The authors used what’s called a Mann-Whitney U test, which, in simplified terms, aims to determine if two sets of data come from different distributions. The essential thing to know about this test is that it doesn’t depend on the actual data except insofar as those data determine the ranks of the data points when the two data sets are combined. That is, it throws away most of the data, in the sense that data sets that generate the same ranking are equivalent under the test. The rationale for doing this is that it makes the test “non-parametric”—you don’t need to assume a particular form for the probability density when all you look at are the ranks.

The output of a statistical hypothesis test is a p-value; one pre-establishes a threshold for statistical significance, and if the the p-value is lower than the threshold, one draws a certain conclusion called “rejecting the null hypothesis”. In the present case, the null hypothesis is that the old method and the new method produce data from the same distribution; the authors would like to see data that do not lead to rejection of the null hypothesis. They established the conventional threshold of 0.05, and for each of the nine conditions, they reported either “p > 0.05″ or “p = 0.05”2. Thus they did not reject the null hypothesis, and argued that the analysis supported their thesis.

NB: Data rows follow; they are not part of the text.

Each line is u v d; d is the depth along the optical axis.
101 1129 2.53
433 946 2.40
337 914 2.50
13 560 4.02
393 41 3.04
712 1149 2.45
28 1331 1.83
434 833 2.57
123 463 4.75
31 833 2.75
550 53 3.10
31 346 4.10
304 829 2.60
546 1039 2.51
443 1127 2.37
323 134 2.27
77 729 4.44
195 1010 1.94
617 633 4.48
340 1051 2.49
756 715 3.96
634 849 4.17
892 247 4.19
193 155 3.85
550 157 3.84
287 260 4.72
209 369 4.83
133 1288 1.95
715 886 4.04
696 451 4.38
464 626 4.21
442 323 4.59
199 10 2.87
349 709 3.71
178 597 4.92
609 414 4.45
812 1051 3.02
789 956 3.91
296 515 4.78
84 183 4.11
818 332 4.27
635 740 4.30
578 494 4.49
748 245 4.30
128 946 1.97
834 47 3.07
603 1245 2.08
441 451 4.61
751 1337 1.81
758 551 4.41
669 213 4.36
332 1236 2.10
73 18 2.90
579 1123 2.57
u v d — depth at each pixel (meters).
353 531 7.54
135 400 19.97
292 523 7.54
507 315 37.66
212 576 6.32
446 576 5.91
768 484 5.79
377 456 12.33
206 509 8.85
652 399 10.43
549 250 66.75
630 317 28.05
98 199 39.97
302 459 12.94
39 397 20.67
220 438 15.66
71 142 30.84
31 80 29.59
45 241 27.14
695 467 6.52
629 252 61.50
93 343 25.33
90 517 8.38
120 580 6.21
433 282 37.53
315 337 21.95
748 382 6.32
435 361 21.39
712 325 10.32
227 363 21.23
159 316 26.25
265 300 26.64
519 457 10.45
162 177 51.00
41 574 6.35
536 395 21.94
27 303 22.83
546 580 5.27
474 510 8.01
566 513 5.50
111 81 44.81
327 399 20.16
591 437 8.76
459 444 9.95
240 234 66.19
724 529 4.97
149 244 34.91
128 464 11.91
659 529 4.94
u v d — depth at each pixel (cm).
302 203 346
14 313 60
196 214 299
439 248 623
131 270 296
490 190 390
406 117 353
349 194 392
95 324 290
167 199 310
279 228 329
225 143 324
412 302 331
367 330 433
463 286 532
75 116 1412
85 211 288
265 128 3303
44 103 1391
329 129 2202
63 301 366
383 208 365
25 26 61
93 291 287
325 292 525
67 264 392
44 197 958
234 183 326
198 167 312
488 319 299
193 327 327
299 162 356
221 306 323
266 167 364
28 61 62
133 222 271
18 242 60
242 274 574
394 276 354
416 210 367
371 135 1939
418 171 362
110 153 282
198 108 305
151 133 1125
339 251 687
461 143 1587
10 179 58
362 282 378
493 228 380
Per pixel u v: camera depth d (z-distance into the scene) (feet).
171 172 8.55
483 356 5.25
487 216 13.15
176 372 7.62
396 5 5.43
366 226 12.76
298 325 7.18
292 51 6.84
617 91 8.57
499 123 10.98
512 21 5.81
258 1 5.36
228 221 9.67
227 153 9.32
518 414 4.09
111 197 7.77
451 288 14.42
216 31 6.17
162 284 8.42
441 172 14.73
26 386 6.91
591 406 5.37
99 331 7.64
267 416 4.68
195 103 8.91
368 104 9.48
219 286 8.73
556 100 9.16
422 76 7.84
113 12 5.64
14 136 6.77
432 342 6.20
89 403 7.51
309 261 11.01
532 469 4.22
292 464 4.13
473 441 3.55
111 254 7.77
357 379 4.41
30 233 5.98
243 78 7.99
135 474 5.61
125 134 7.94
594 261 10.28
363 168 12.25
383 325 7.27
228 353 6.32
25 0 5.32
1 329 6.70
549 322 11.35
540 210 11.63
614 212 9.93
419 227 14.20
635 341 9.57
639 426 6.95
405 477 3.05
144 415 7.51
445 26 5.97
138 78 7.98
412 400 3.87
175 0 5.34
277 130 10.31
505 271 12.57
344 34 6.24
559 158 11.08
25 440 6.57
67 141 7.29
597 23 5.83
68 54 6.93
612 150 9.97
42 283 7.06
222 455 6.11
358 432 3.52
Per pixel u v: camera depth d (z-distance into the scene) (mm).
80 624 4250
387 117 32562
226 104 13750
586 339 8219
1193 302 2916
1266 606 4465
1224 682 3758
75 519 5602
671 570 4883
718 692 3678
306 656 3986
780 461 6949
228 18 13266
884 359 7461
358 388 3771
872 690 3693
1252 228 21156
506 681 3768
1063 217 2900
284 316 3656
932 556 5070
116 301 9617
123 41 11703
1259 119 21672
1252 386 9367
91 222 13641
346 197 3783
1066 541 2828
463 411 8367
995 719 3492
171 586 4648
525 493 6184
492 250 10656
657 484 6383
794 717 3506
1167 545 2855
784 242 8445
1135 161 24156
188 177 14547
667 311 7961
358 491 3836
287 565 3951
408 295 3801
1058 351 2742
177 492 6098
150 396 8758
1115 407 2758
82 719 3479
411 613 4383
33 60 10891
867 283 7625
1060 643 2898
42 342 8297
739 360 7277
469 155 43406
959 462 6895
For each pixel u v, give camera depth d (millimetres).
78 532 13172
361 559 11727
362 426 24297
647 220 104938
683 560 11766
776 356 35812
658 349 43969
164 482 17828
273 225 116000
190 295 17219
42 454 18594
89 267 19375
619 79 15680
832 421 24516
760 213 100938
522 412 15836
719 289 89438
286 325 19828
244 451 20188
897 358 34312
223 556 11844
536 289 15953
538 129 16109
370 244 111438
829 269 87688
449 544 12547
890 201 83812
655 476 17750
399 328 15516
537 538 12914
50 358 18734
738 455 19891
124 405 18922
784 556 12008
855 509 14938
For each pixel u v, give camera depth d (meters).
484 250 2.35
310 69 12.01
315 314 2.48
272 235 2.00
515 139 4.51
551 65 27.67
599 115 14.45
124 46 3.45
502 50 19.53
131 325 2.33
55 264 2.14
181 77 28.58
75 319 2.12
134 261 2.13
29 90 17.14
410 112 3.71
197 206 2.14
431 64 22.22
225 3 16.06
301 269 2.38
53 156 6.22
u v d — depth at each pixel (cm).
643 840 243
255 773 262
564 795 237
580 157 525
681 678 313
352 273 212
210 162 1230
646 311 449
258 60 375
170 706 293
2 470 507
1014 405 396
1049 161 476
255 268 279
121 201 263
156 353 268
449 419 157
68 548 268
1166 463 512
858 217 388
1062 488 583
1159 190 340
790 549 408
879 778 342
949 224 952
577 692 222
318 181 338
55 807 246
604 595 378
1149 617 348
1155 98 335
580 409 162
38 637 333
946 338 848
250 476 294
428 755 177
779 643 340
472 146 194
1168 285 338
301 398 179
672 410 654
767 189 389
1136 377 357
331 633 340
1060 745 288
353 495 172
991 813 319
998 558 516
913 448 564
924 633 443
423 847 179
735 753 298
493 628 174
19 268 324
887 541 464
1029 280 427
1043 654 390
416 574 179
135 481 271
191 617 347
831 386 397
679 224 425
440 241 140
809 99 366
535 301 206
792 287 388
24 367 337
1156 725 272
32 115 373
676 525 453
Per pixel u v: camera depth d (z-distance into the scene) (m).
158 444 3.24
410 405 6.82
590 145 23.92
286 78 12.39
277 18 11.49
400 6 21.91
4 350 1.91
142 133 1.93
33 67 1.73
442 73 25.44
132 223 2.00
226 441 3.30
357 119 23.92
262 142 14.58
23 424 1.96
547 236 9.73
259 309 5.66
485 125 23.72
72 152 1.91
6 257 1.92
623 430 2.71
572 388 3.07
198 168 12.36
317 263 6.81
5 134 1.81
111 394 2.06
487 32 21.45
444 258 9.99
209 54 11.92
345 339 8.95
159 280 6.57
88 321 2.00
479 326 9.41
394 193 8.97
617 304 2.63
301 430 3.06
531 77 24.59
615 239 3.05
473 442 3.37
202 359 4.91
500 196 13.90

Now even from a frequentist perspective, this is wacky. Hypothesis testing can reject a null hypothesis, but cannot confirm it, as discussed in the first paragraph of the Wikipedia article on null hypotheses. But this is not the real WTF, as they say. There are twenty ways to choose three objects out of six, so there are only twenty possible p-values, and these can be computed even when the original data are not available, since they only depend on ranks. I put these facts together within a day of being presented with the analysis and quickly computed all twenty p-values. Here I only need discuss the most extreme case, where all three of the data points for the new method are to one side (either higher or lower) of the three data points for the trusted method. This case provides the most evidence against the notion that the two methods produce data from the same distribution, resulting in the smallest possible p-value3: p = 0.05. In other words, even before the data were collected it could have been known that this analysis would give the result the authors wanted.4

When I canvassed the Open Thread for interest in this article, Douglas Knight wrote: “If it’s really frequentism that caused the problem, please spell this out.” Frequentism per se is not the proximate cause of this problem, that being that the authors either never noticed that their analysis could not falsify their hypothesis, or they tried to pull a fast one. But it is a distal cause, in the sense that it forbids the Bayesian approach, and thus requires practitioners to become familiar with a grab-bag of unrelated methods for statistical inference5, leaving plenty of room for confusion and malfeasance. Technologos’s reply to Douglas Knight got it exactly right; I almost jokingly requested a spoiler warning.

1 I don’t mind that it wouldn’t be too hard to figure out who I am based on this paragraph. I just use a pseudonym to keep Google from indexing all my blog comments to my actual name.

2 It’s rather odd to report a p-value that is exactly equal to the significance threshold, one of many suspicious things about this analysis (the rest of which I’ve left out as they are not directly germane).

3 For those anxious to check my math, I’ve omitted some blah blah blah about one- and two-sides tests and alternative hypotheses.

4 I quickly emailed the reviewer; it didn’t make much difference, because when we initially talked about the analysis we had noticed enough other flaws that he had decided to recommend rejection. This was just the icing on the coffin.

5 … none of which actually address the question OF DIRECT INTEREST! … phew. Sorry.